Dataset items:
<<<<

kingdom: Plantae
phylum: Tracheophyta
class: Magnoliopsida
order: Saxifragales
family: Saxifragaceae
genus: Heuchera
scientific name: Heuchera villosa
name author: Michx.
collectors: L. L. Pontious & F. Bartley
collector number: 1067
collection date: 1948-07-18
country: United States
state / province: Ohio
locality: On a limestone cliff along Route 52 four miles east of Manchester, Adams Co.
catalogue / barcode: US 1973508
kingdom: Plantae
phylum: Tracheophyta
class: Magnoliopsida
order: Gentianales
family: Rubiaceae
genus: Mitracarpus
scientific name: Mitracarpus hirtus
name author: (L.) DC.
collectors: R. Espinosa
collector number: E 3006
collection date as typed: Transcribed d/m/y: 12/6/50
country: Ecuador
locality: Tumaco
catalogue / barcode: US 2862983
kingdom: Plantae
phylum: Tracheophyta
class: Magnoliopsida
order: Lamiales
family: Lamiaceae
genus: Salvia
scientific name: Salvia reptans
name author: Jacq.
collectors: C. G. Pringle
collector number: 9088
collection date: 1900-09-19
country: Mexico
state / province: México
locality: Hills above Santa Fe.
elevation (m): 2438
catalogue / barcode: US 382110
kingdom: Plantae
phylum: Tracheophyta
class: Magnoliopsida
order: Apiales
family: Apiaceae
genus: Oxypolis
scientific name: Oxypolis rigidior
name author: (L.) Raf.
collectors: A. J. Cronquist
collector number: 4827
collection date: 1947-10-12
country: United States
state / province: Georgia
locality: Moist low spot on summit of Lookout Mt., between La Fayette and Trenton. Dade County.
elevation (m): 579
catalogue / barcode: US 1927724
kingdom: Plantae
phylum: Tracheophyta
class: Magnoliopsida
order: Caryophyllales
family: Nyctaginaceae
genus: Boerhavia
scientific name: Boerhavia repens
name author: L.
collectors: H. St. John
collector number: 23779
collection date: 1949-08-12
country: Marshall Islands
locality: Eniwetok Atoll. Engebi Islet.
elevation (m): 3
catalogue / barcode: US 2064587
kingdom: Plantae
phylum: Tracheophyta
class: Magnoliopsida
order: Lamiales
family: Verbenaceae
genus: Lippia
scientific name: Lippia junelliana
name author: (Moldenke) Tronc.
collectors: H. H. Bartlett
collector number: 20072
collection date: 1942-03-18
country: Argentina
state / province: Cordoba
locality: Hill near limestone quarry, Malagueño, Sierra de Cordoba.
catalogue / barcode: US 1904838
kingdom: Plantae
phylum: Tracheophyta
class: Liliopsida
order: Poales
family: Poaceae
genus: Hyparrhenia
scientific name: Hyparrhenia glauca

>>>>

• **Exercise directions**:
Lay out every line of the records above as a JSON list of strings, one string per line, with blank lines left out.

• **Completed exercise**:
[
  "kingdom: Plantae",
  "phylum: Tracheophyta",
  "class: Magnoliopsida",
  "order: Saxifragales",
  "family: Saxifragaceae",
  "genus: Heuchera",
  "scientific name: Heuchera villosa",
  "name author: Michx.",
  "collectors: L. L. Pontious & F. Bartley",
  "collector number: 1067",
  "collection date: 1948-07-18",
  "country: United States",
  "state / province: Ohio",
  "locality: On a limestone cliff along Route 52 four miles east of Manchester, Adams Co.",
  "catalogue / barcode: US 1973508",
  "kingdom: Plantae",
  "phylum: Tracheophyta",
  "class: Magnoliopsida",
  "order: Gentianales",
  "family: Rubiaceae",
  "genus: Mitracarpus",
  "scientific name: Mitracarpus hirtus",
  "name author: (L.) DC.",
  "collectors: R. Espinosa",
  "collector number: E 3006",
  "collection date as typed: Transcribed d/m/y: 12/6/50",
  "country: Ecuador",
  "locality: Tumaco",
  "catalogue / barcode: US 2862983",
  "kingdom: Plantae",
  "phylum: Tracheophyta",
  "class: Magnoliopsida",
  "order: Lamiales",
  "family: Lamiaceae",
  "genus: Salvia",
  "scientific name: Salvia reptans",
  "name author: Jacq.",
  "collectors: C. G. Pringle",
  "collector number: 9088",
  "collection date: 1900-09-19",
  "country: Mexico",
  "state / province: México",
  "locality: Hills above Santa Fe.",
  "elevation (m): 2438",
  "catalogue / barcode: US 382110",
  "kingdom: Plantae",
  "phylum: Tracheophyta",
  "class: Magnoliopsida",
  "order: Apiales",
  "family: Apiaceae",
  "genus: Oxypolis",
  "scientific name: Oxypolis rigidior",
  "name author: (L.) Raf.",
  "collectors: A. J. Cronquist",
  "collector number: 4827",
  "collection date: 1947-10-12",
  "country: United States",
  "state / province: Georgia",
  "locality: Moist low spot on summit of Lookout Mt., between La Fayette and Trenton. Dade County.",
  "elevation (m): 579",
  "catalogue / barcode: US 1927724",
  "kingdom: Plantae",
  "phylum: Tracheophyta",
  "class: Magnoliopsida",
  "order: Caryophyllales",
  "family: Nyctaginaceae",
  "genus: Boerhavia",
  "scientific name: Boerhavia repens",
  "name author: L.",
  "collectors: H. St. John",
  "collector number: 23779",
  "collection date: 1949-08-12",
  "country: Marshall Islands",
  "locality: Eniwetok Atoll. Engebi Islet.",
  "elevation (m): 3",
  "catalogue / barcode: US 2064587",
  "kingdom: Plantae",
  "phylum: Tracheophyta",
  "class: Magnoliopsida",
  "order: Lamiales",
  "family: Verbenaceae",
  "genus: Lippia",
  "scientific name: Lippia junelliana",
  "name author: (Moldenke) Tronc.",
  "collectors: H. H. Bartlett",
  "collector number: 20072",
  "collection date: 1942-03-18",
  "country: Argentina",
  "state / province: Cordoba",
  "locality: Hill near limestone quarry, Malagueño, Sierra de Cordoba.",
  "catalogue / barcode: US 1904838",
  "kingdom: Plantae",
  "phylum: Tracheophyta",
  "class: Liliopsida",
  "order: Poales",
  "family: Poaceae",
  "genus: Hyparrhenia",
  "scientific name: Hyparrhenia glauca"
]